賃金の全額支払の原則【日新製鋼事件】
日新製鋼事件 事件の概要
従業員が会社から住宅資金を借り入れることになりました。その際に、借入金は、毎月の賃金と賞与から控除して、退職する場合は退職金で返済する旨の約定をしていました。
そして、従業員が破産を申し立てざるを得ない状態に陥ったため、退職金で借入金を返済しようとして、会社に退職を申し出ました。
会社は、残っている借入金について、退職金で返済することの同意を本人から得て、清算処理を行いました。
その後、従業員は破産宣告を受け、破産管財人に選任された者が、そのような清算処理は労働基準法第24条第1項の賃金の全額払いの原則に違反するとして、会社に対して退職金の支払を請求しました。
日新製鋼事件 判決の概要
労働基準法第24条第1項の賃金の全額払の原則の趣旨は、使用者が一方的に賃金を控除することを禁止し、労働者に賃金の全額を確実に受領させ、労働者の経済生活を脅かすことのないようにしてその保護を図ろうとするものである。
また、これには、使用者が労働者に対して有する債権と労働者の賃金債権を相殺することを禁止する趣旨も包含するものである。
しかし、使用者が労働者の同意を得て相殺をする場合は、その同意が労働者の自由な意思に基づいて行われたものと認められる合理的な理由が客観的に存在するときは、労働基準法第24条第1項の規定に違反しない。
ただし、労働基準法第24条第1項の趣旨を考えると、その同意が労働者の自由な意思に基づくものであるという認定は、厳格かつ慎重に行われなければならない。
本件でみると、
- 従業員は会社に対して、残っている借入金は退職金で返済するよう自発的に依頼した。
- 清算処理に関して、会社が強要したという事情はない。
- 手続が終了した後も会社の求めに異議なく応じて、退職金計算書、給与等の領収書に署名押印をした。
- また、この借入金制度は、利子の一部を会社が負担する等して、従業員の利益になっていた。
- 従業員も借入金の性質及び退職するときは退職金で返済する旨の約定を十分認識していた。
以上より、従業員は自由な意思に基づいて同意したと認められる合理的な理由が客観的に存在していた。
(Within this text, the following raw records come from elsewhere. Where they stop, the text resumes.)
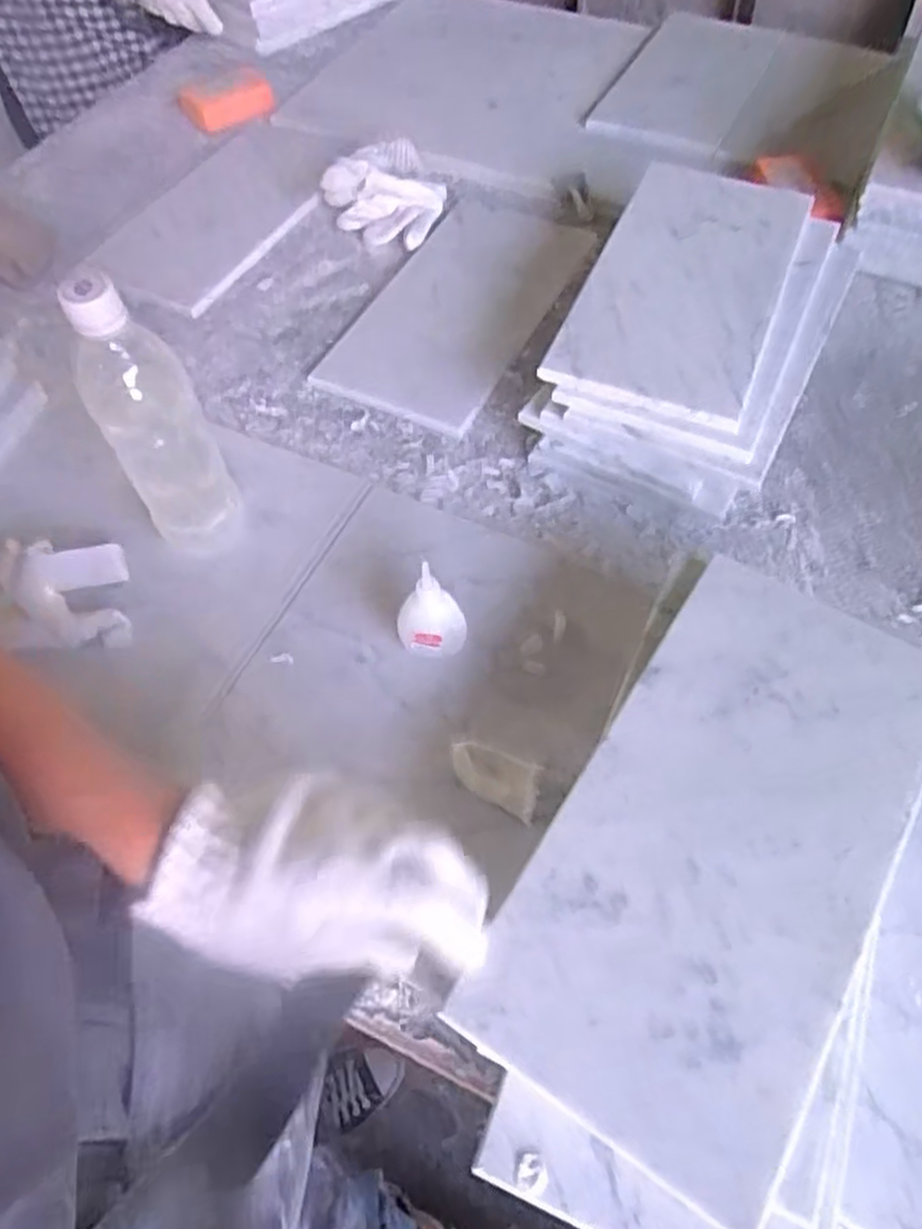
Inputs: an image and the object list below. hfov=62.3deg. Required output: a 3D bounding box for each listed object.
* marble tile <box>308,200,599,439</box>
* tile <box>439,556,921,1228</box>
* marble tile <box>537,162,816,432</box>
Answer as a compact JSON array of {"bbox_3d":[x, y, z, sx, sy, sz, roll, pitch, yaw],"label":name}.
[{"bbox_3d":[0.001,-0.297,0.723,0.152,0.013,0.307,22,62,16],"label":"marble tile"},{"bbox_3d":[0.136,0.108,0.387,0.151,0.012,0.299,29,62,18],"label":"tile"},{"bbox_3d":[0.188,-0.279,0.629,0.148,0.018,0.310,19,61,14],"label":"marble tile"}]

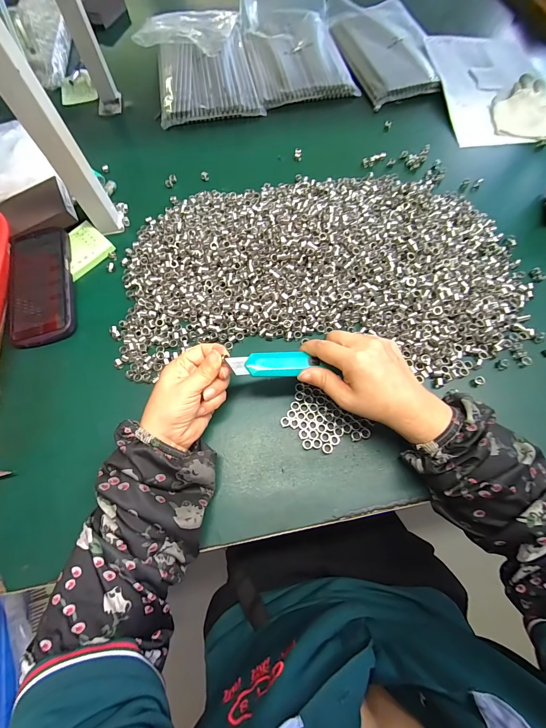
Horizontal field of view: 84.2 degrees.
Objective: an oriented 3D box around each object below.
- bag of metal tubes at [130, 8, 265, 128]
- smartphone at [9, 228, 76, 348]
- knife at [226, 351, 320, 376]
[{"bbox_3d":[-0.145,-0.582,0.587,0.203,0.029,0.314,-11,68,-3],"label":"bag of metal tubes"},{"bbox_3d":[-0.306,-0.107,0.399,0.079,0.011,0.171,-17,74,-3],"label":"smartphone"},{"bbox_3d":[0.001,0.000,0.298,0.087,0.006,0.025,-3,69,-6],"label":"knife"}]

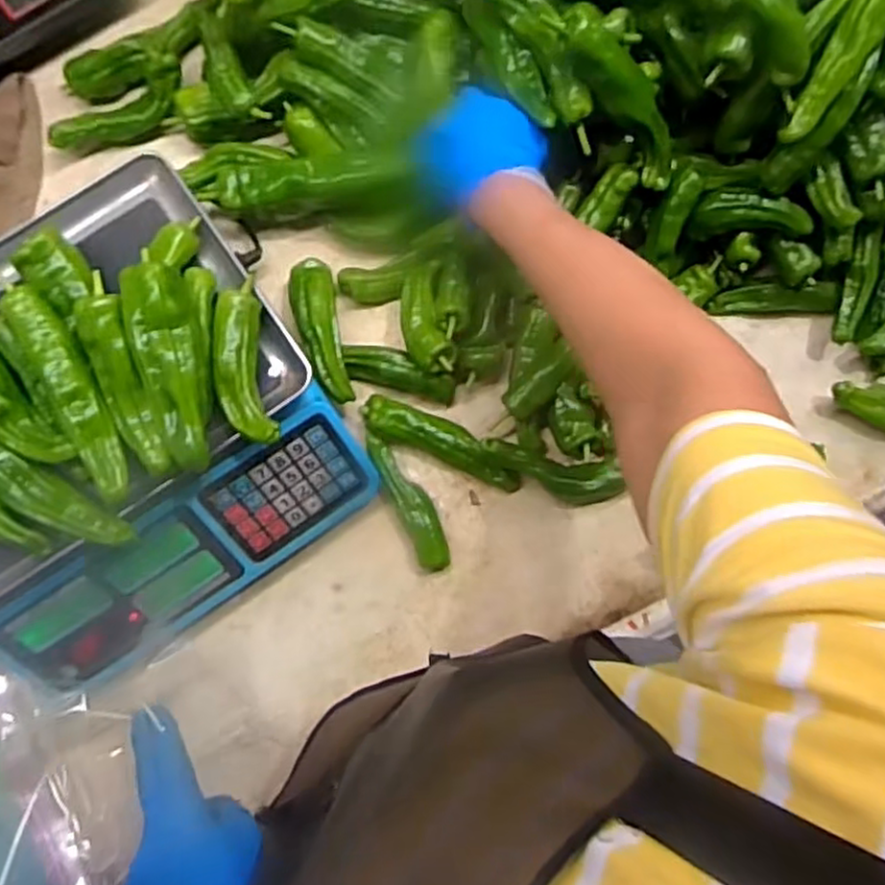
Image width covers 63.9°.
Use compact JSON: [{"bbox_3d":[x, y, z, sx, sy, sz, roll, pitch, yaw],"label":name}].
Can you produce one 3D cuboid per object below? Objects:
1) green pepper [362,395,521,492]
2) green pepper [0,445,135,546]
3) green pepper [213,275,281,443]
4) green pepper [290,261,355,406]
[{"bbox_3d":[0.001,0.000,0.643,0.153,0.038,0.034,22,84,2],"label":"green pepper"},{"bbox_3d":[-0.316,0.027,0.532,0.186,0.036,0.039,35,84,3],"label":"green pepper"},{"bbox_3d":[-0.151,-0.059,0.537,0.039,0.031,0.125,-11,84,-2],"label":"green pepper"},{"bbox_3d":[-0.110,-0.102,0.636,0.038,0.031,0.137,-11,84,-2],"label":"green pepper"}]

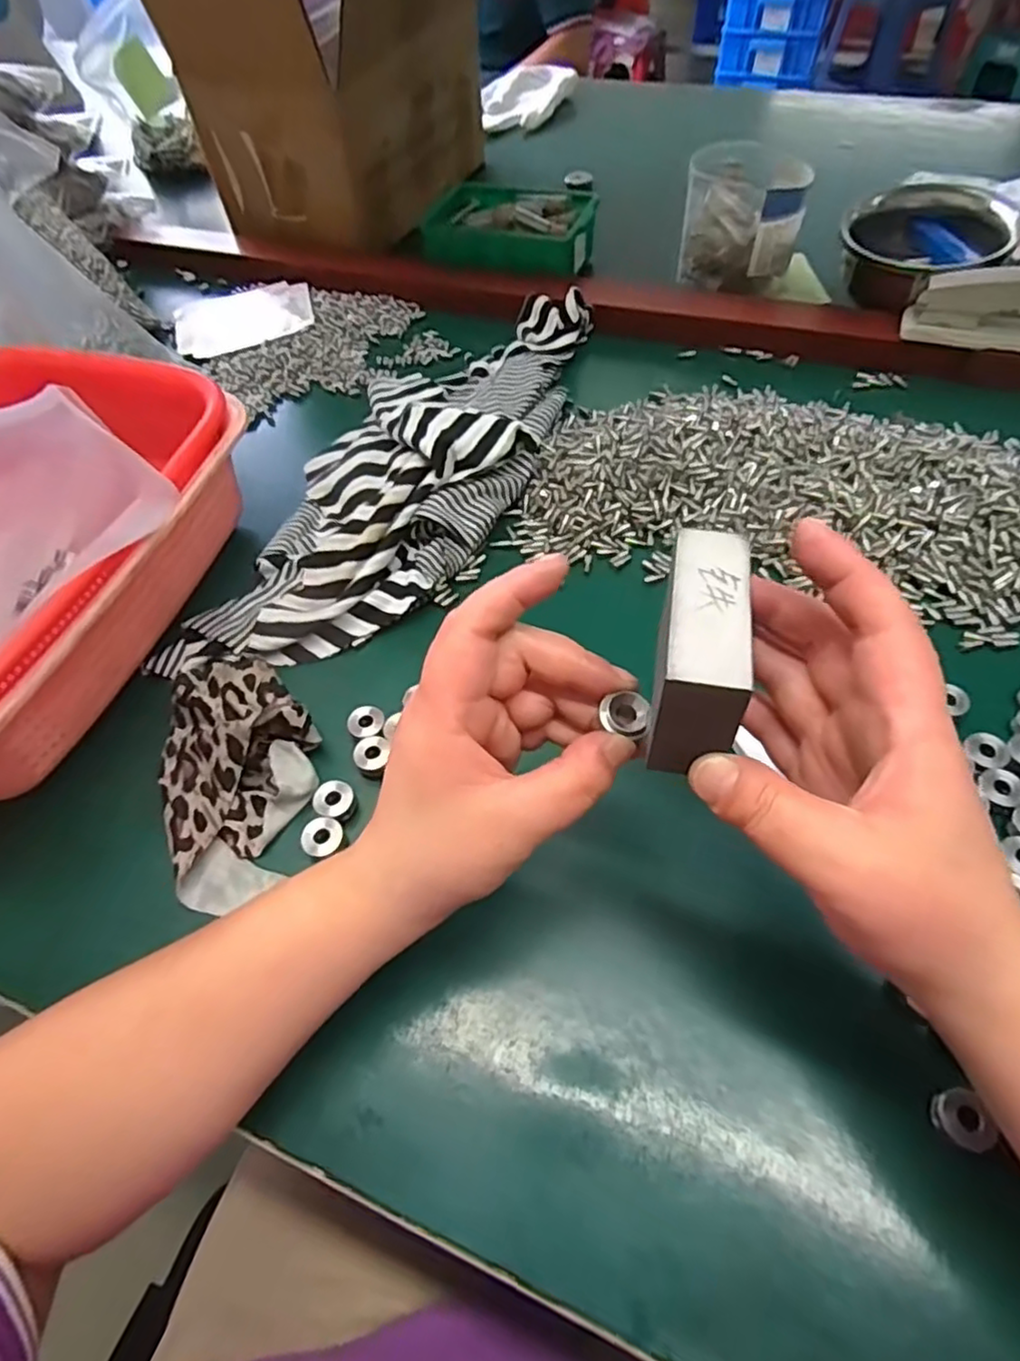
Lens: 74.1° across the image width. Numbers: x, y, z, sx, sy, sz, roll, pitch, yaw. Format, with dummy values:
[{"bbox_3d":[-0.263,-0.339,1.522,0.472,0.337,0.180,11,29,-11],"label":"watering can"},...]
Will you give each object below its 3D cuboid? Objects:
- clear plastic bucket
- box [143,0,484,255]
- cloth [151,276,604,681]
[{"bbox_3d":[0.199,-0.398,0.583,0.097,0.084,0.090,12,57,11],"label":"clear plastic bucket"},{"bbox_3d":[-0.159,-0.577,0.651,0.188,0.193,0.252,16,58,14],"label":"box"},{"bbox_3d":[-0.066,-0.161,0.467,0.162,0.051,0.404,14,58,13],"label":"cloth"}]

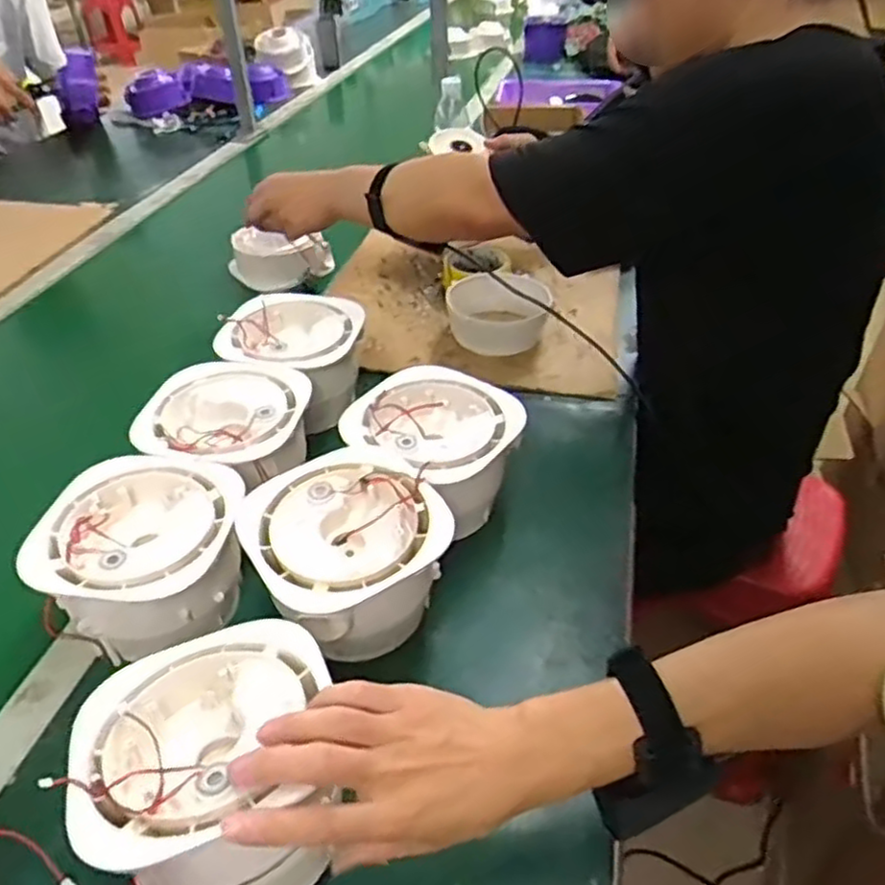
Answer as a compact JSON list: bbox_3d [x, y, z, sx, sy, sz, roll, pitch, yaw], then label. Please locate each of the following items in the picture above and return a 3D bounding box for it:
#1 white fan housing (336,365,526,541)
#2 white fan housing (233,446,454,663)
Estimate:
[{"bbox_3d":[-0.010,0.015,0.626,0.138,0.102,0.134,0,40,0],"label":"white fan housing"},{"bbox_3d":[-0.076,0.092,0.543,0.136,0.108,0.134,0,40,0],"label":"white fan housing"}]

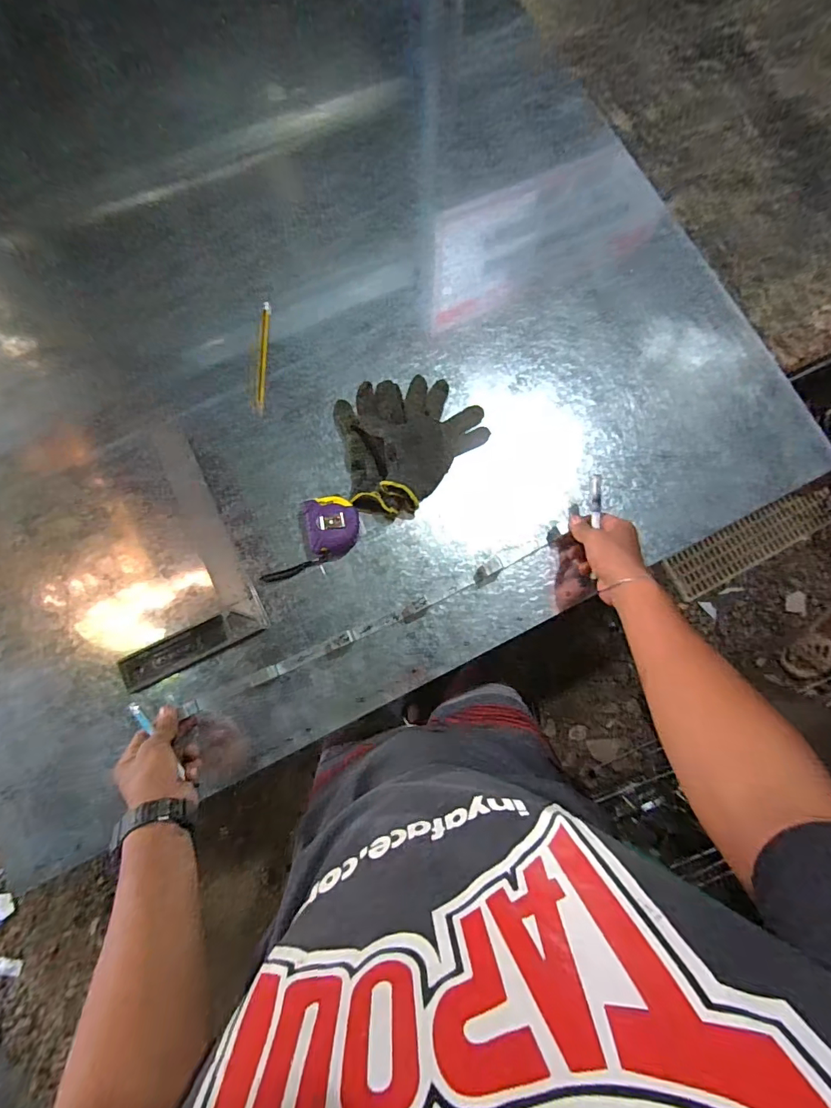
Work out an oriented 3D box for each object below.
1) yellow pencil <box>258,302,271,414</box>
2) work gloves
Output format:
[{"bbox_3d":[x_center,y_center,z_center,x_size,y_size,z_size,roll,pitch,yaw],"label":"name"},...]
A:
[{"bbox_3d":[-0.219,-0.284,0.670,0.010,0.007,0.169,1,79,0],"label":"yellow pencil"},{"bbox_3d":[-0.001,-0.157,0.630,0.195,0.051,0.188,0,79,0],"label":"work gloves"}]

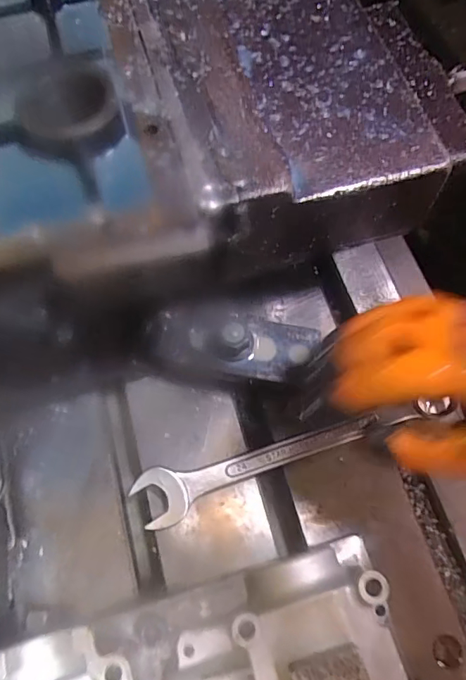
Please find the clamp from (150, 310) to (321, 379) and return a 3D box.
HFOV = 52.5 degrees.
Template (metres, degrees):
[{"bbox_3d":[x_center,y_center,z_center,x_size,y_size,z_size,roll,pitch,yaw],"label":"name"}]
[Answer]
[{"bbox_3d":[-0.003,-0.001,0.368,0.131,0.025,0.050,10,69,6],"label":"clamp"}]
したがって、本件の借入金と退職金の相殺は、労働基準法第24条第1項に違反するものではない。
解説−賃金の全額支払の原則
購買代金や社宅費用などについて、一旦、賃金の全額を支払ってから、それぞれの費用を会社に支払うより、最初に賃金から控除してもらった方が便利な場合があります。
労働基準法でも、
- 所得税や社会保険料など法令で定められているもの
- 労使協定で定めているもの
については、例外的に賃金から控除することが認められています。
ここで取り上げた裁判例がそうですが、これら以外のものを賃金から控除すると、問題になることがあります。
この裁判では、本人の自由な意思に基づいて相殺に同意したと認められる合理的な理由が客観的に存在するときは、相殺が許され、労働基準法24条1項に違反しないものと判断されました。
相殺が認められるためには、少なくとも従業員から同意書や委任状を受け取ることが必要です。
ただし、自由な意思かどうかの判断は厳格に行われますので、相殺することが考えられるような場合は、最初から労使協定で定めておくのが賢明です。